• **Provided passage**:
(ii) A transfer, other than a transfer pursuant to a decree of divorce or separate maintenance or a written instrument incident to such a decree or to a transfer which an individual establishes did not have as its principal purpose the avoidance of tax or payment of tax, which is made less than one year before the first letter of proposed deficiency which allows the taxpayer an opportunity for administrative review in the office of appeals of the department of revenue is sent shall be presumed to have as its principal purpose the avoidance of tax or payment of tax.
(8) The portion of a deficiency on a joint return allocated to an individual shall be the amount which bears the same ratio to such deficiency as the net amount of items taken into account in computing the deficiency and allocable to the individual bears to the net amount of all items taken into account in computing the deficiency.
(9) If a deficiency or portion thereof is attributable to the disallowance of a credit or a tax other than the tax imposed by chapter 62, required to be included with the joint return, and such item is allocated to one individual under paragraph (10), such deficiency or portion thereof shall be allocated to such individual. Any such item shall not be taken into account under paragraph (8).

• **Material provided**:
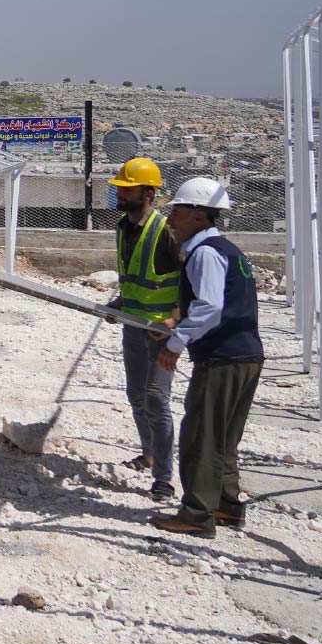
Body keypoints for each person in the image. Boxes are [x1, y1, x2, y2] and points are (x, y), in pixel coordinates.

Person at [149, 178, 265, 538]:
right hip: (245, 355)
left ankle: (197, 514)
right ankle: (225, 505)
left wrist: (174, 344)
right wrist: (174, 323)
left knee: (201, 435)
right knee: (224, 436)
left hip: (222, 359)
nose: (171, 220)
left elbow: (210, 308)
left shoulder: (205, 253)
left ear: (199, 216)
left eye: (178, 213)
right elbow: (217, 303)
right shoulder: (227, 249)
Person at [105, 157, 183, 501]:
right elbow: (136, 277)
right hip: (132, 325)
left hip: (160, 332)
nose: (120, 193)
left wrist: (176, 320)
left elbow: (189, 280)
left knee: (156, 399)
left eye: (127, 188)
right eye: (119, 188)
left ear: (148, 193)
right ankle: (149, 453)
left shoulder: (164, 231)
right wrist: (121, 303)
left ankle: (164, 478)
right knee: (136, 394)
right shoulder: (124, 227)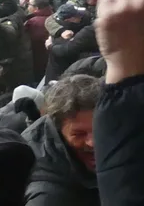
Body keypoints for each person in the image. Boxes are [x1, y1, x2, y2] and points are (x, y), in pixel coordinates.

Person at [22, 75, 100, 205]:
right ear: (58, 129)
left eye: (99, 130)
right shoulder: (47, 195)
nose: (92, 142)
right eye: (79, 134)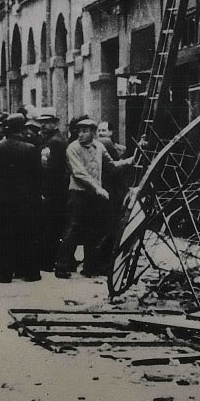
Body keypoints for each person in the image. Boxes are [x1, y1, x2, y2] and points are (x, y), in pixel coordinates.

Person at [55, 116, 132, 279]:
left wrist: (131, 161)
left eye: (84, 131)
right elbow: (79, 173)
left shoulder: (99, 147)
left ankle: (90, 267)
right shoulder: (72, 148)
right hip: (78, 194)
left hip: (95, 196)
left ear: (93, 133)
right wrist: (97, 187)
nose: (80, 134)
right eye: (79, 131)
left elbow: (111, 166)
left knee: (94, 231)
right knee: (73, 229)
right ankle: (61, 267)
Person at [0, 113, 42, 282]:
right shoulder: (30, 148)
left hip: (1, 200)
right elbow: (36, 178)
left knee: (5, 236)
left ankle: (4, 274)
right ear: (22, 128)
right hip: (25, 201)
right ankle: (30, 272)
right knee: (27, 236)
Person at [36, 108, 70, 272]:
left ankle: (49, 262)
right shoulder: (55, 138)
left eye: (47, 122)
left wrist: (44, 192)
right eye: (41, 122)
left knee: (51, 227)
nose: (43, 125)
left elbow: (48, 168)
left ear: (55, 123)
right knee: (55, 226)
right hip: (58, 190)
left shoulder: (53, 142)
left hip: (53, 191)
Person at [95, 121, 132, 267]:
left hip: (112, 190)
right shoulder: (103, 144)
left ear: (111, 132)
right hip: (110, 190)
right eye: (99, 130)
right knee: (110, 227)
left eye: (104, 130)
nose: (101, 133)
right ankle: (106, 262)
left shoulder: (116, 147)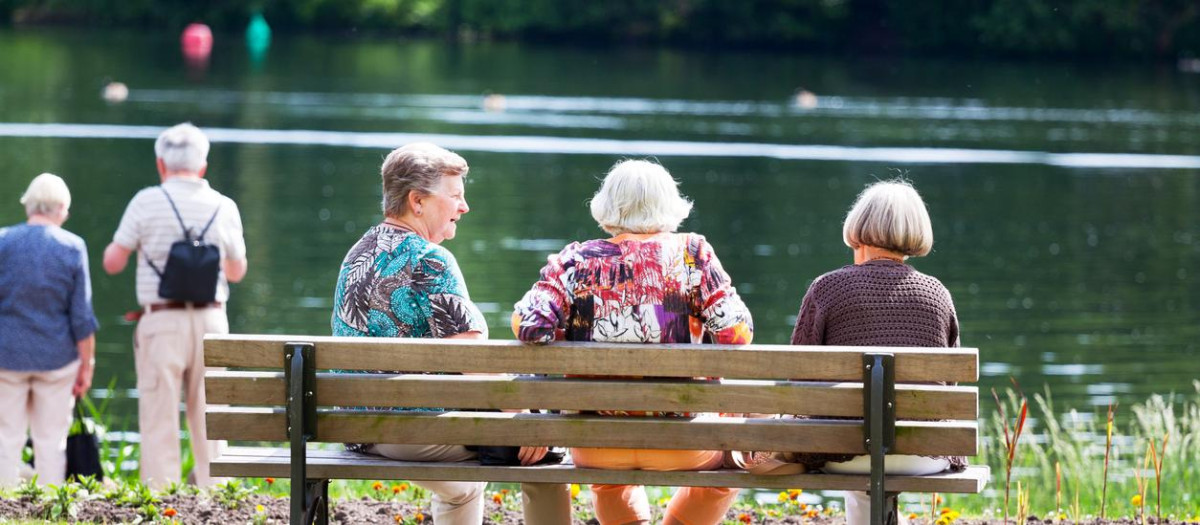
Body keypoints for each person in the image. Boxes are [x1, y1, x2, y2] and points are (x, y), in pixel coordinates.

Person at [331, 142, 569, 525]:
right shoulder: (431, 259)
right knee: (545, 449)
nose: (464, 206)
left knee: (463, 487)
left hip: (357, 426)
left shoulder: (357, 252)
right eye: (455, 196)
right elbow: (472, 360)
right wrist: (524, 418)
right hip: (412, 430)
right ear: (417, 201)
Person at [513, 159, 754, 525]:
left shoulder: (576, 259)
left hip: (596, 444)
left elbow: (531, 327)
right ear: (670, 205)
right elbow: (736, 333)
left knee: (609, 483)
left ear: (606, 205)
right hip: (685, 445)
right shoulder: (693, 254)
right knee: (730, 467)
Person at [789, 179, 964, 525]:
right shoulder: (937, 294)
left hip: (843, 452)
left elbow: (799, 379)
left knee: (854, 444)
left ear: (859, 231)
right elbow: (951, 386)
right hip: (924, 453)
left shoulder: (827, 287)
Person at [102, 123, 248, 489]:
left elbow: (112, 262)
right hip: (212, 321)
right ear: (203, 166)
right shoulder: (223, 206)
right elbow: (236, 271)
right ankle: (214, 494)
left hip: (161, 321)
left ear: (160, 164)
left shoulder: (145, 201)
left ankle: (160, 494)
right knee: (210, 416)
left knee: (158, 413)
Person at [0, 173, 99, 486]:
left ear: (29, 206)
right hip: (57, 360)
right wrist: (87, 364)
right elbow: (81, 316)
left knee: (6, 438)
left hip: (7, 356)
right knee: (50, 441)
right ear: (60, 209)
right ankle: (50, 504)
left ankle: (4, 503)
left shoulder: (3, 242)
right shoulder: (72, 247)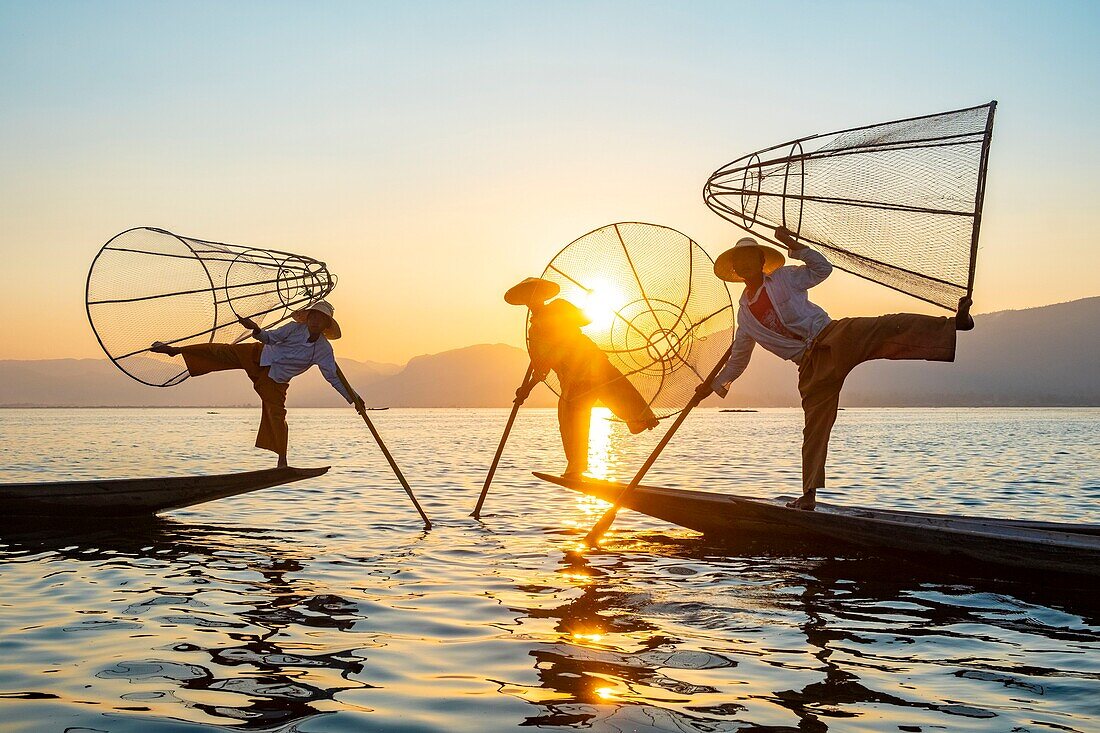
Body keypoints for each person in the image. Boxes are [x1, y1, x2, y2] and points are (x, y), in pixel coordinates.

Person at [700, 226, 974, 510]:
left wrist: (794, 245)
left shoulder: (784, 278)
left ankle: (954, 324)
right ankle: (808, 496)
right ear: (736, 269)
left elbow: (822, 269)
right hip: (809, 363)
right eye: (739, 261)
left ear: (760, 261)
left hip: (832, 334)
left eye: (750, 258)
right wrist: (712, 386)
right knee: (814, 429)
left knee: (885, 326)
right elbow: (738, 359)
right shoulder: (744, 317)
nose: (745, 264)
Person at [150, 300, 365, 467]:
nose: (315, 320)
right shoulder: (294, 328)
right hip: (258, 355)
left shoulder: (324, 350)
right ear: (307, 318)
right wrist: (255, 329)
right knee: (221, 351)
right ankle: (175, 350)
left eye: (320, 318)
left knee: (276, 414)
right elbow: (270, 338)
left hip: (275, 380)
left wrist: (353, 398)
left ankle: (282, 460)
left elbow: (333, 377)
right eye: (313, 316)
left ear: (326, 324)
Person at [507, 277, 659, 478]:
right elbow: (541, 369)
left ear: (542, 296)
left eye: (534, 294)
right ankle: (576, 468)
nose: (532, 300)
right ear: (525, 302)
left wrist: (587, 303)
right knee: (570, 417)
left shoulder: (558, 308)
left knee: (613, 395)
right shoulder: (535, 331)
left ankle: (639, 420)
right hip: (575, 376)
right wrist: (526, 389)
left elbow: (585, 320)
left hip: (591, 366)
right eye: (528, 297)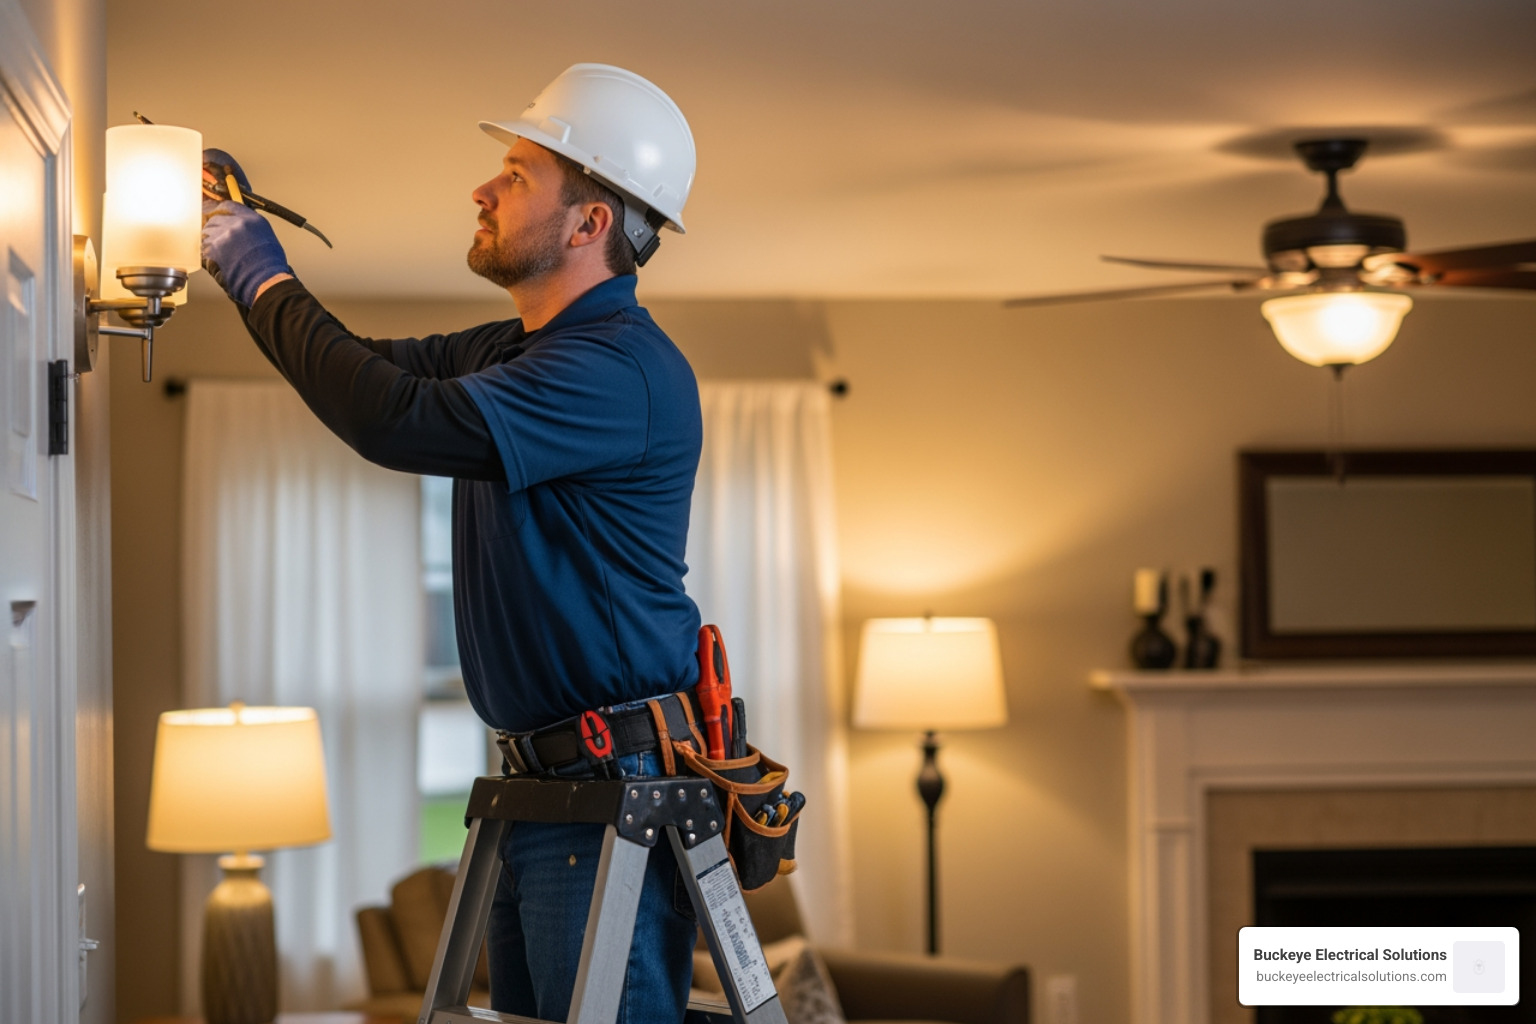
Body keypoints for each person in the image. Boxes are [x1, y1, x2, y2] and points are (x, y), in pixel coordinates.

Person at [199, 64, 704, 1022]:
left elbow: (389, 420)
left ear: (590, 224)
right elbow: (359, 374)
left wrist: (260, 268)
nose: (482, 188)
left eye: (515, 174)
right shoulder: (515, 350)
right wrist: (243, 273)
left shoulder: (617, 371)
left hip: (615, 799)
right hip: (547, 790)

• **Work required**: Rewrite the tax deficiency provision from "(8) The portion" to "computing the deficiency.", replacing "joint return" with "combined return".

• **Answer section**:
(8) The portion of a deficiency on a combined return allocated to an individual shall be the amount which bears the same ratio to such deficiency as the net amount of items taken into account in computing the deficiency and allocable to the individual bears to the net amount of all items taken into account in computing the deficiency.